__Text passage__.
++++++++
Business Continuity
We recommend that you architect your business-critical applications to be fault tolerant. Depending on your availability requirements, there are different ways in which you can achieve this. This section discusses how you can set up highly available SQL Server for SAP applications.
High Availability
You can configure high availability for SQL Server database on Amazon using Always On availability groups or third-party tools.
SQL Server Always On Availability Groups
A prerequisite for deploying a SQL Server Always On availability group is Windows Server Failover Clustering (WSFC). SQL Server Always On uses WSFC to increase application availability. WSFC provides infrastructure features that complement the high availability and disaster recovery scenarios supported in the Amazon Cloud. Implementing WSFC cluster on Amazon is very similar to deploying it on-premises provided you meet two key requirements:
-
Deploy the cluster nodes inside an Amazon VPC.
-
Deploy the cluster nodes in separate subnets that are in different Availability Zones.
See Overview of Always On Availability Groups (SQL Server)
++++++++
__Given material__.
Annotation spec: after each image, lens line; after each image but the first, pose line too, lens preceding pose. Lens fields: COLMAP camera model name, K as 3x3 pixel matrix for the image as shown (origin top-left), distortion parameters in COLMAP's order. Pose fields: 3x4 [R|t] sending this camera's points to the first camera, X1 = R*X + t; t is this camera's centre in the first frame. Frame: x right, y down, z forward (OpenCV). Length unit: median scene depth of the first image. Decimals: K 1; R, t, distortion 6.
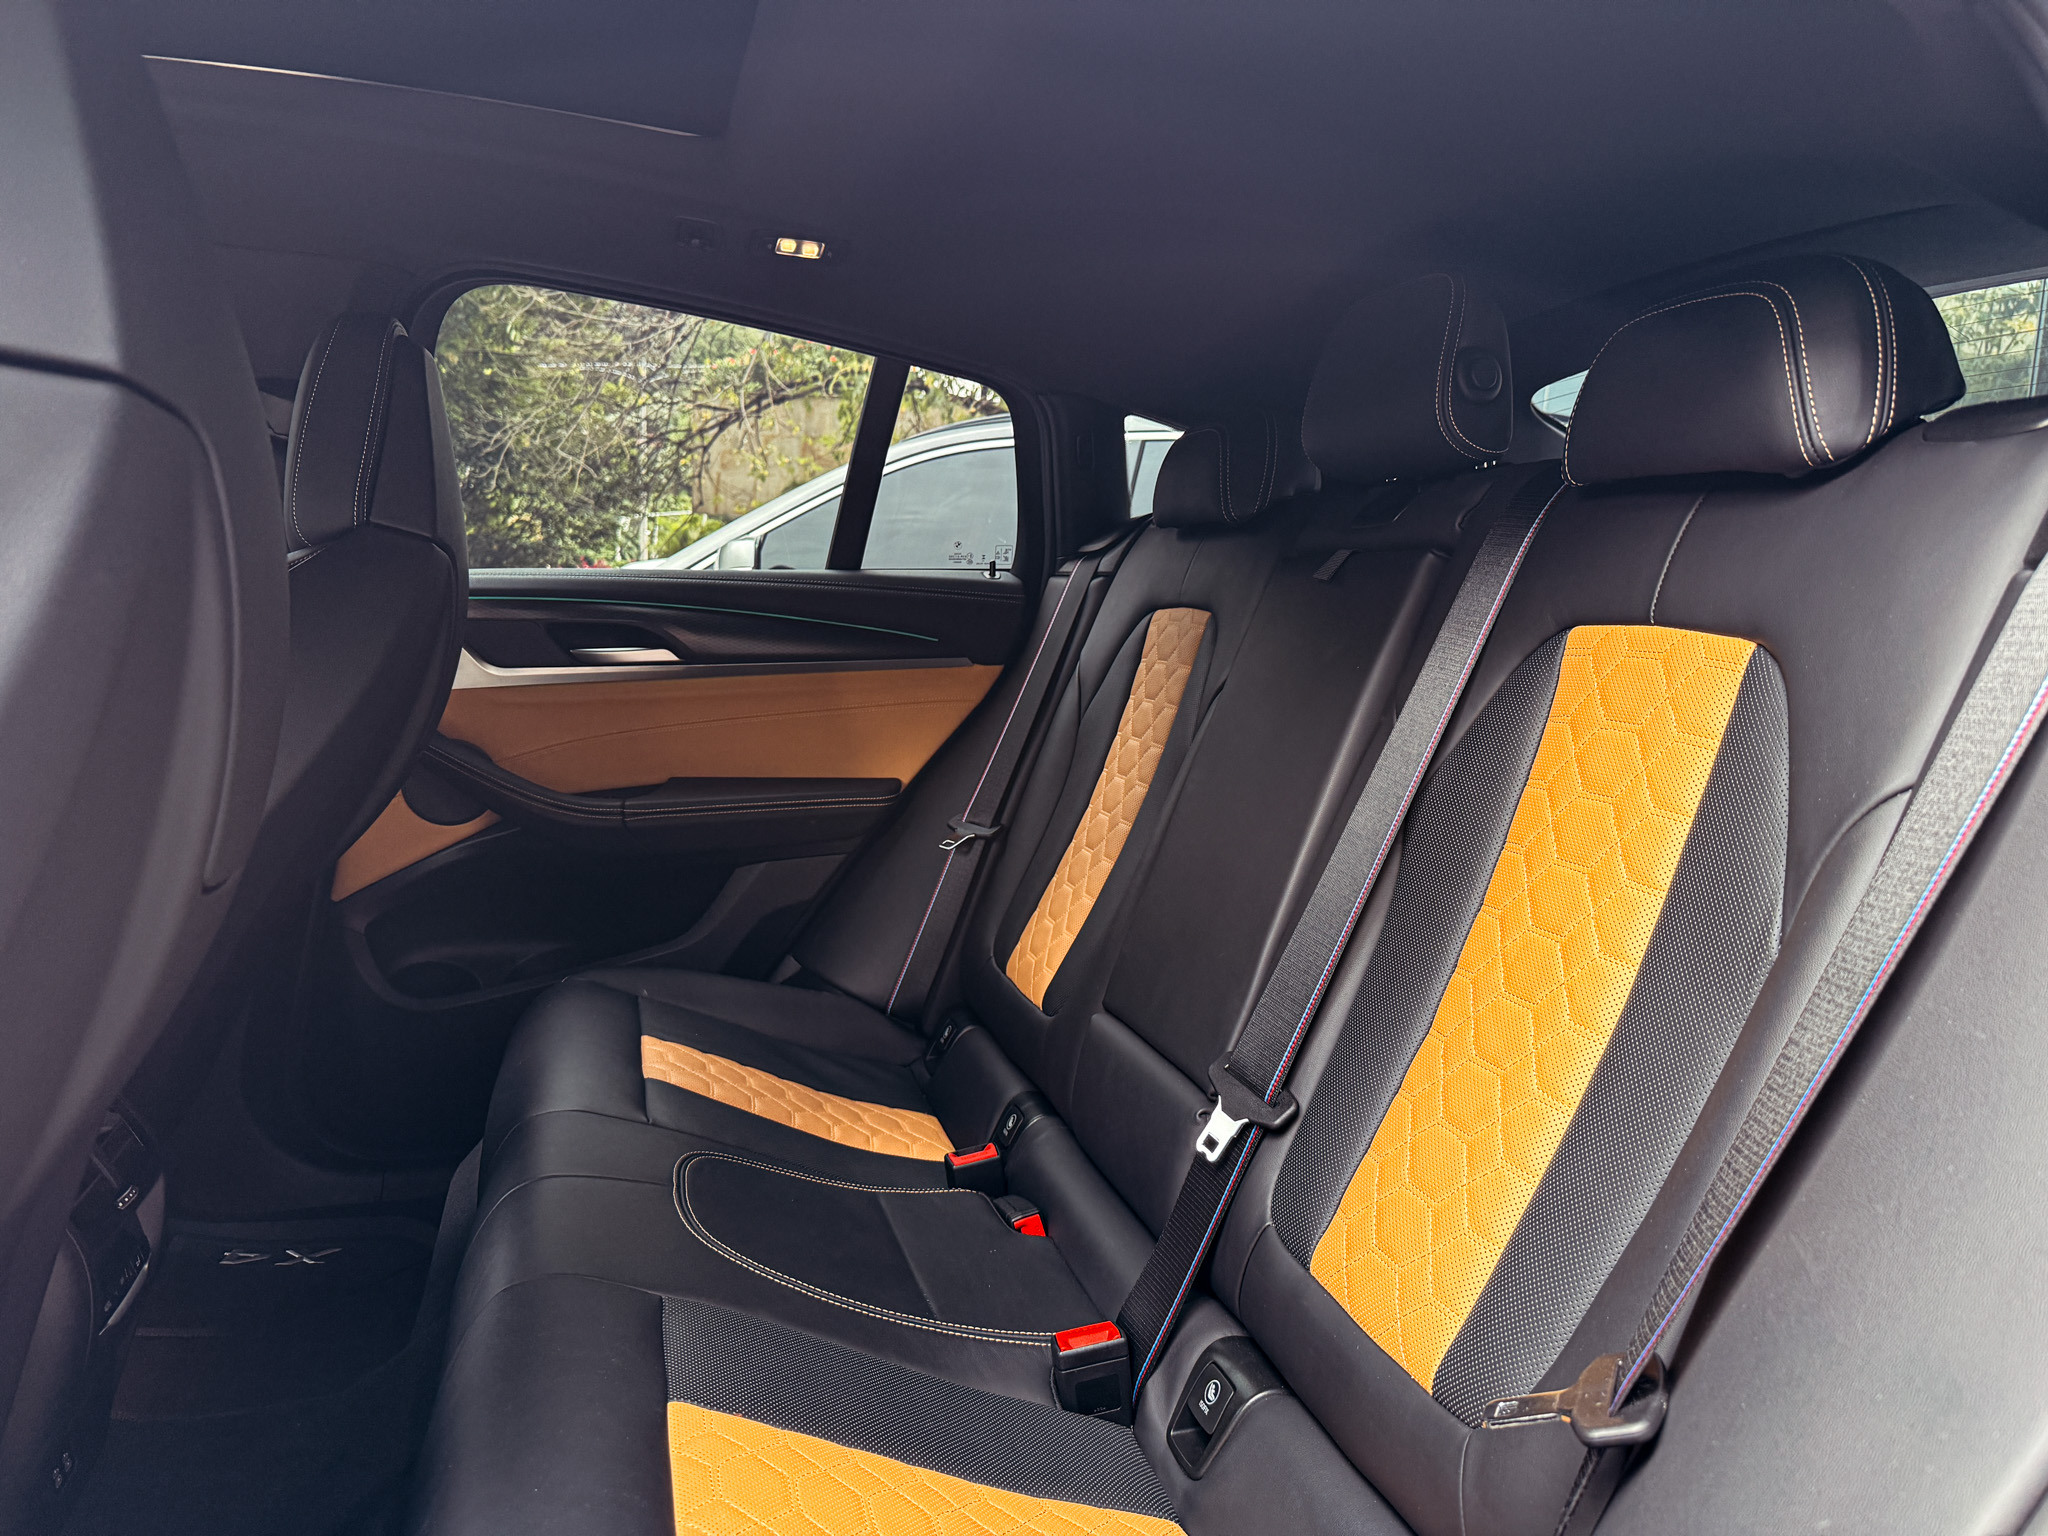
lens RADIAL K [[1499.6, 0, 1024.0], [0, 1499.6, 768.0], [0, 0, 1]] dist [0.153148, -0.368985]
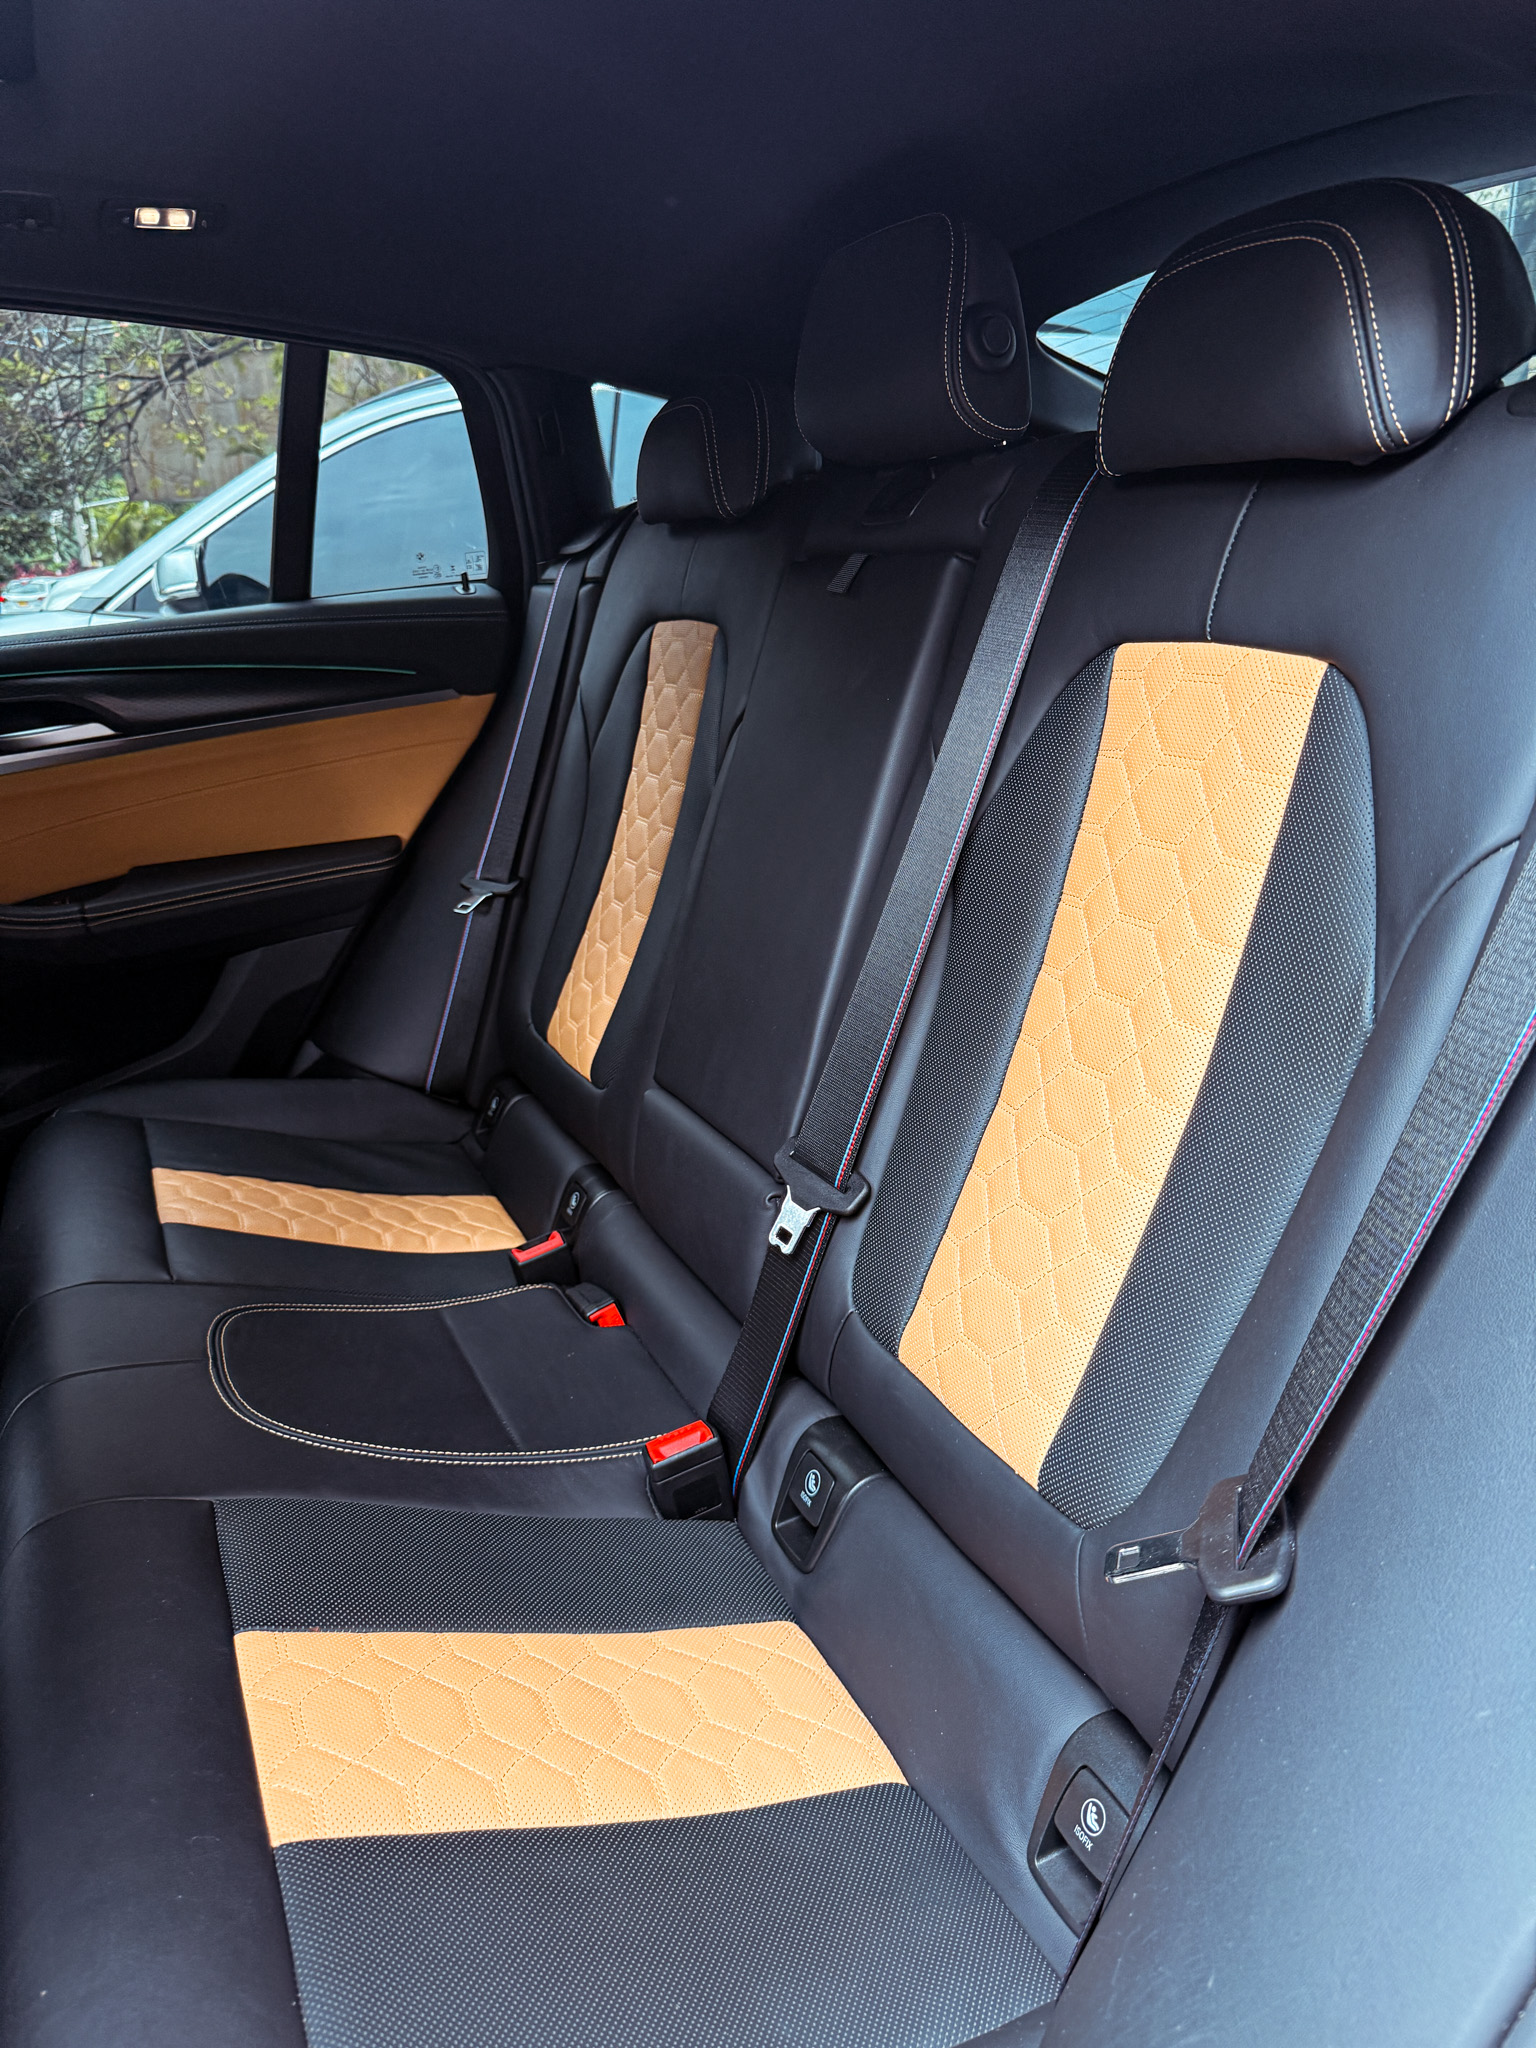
lens RADIAL K [[1438.2, 0, 764.8], [0, 1438.2, 978.2], [0, 0, 1]] dist [0.163126, -0.388310]
pose [[0.983383, -0.139880, 0.115717, 0.024439], [0.112942, 0.970441, 0.213282, -0.084946], [-0.142131, -0.196669, 0.970114, 0.129159]]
++++++++
__Problem to solve__.
Check the three statements below against the SQL Server business continuity passage. Mark each yes or no, and quote the words from the passage that decide it.
1. Windows Server Failover Clustering must be in place before a SQL Server Always On availability group can be deployed.
2. On Amazon, the cluster nodes should all be placed in a single Availability Zone.
3. High availability for SQL Server on Amazon can be configured only with Always On availability groups.

__Task answer__.
1. Yes: "A prerequisite for deploying a SQL Server Always On availability group is Windows Server Failover Clustering (WSFC)."
2. No: "Deploy the cluster nodes in separate subnets that are in different Availability Zones."
3. No: "using Always On availability groups or third-party tools."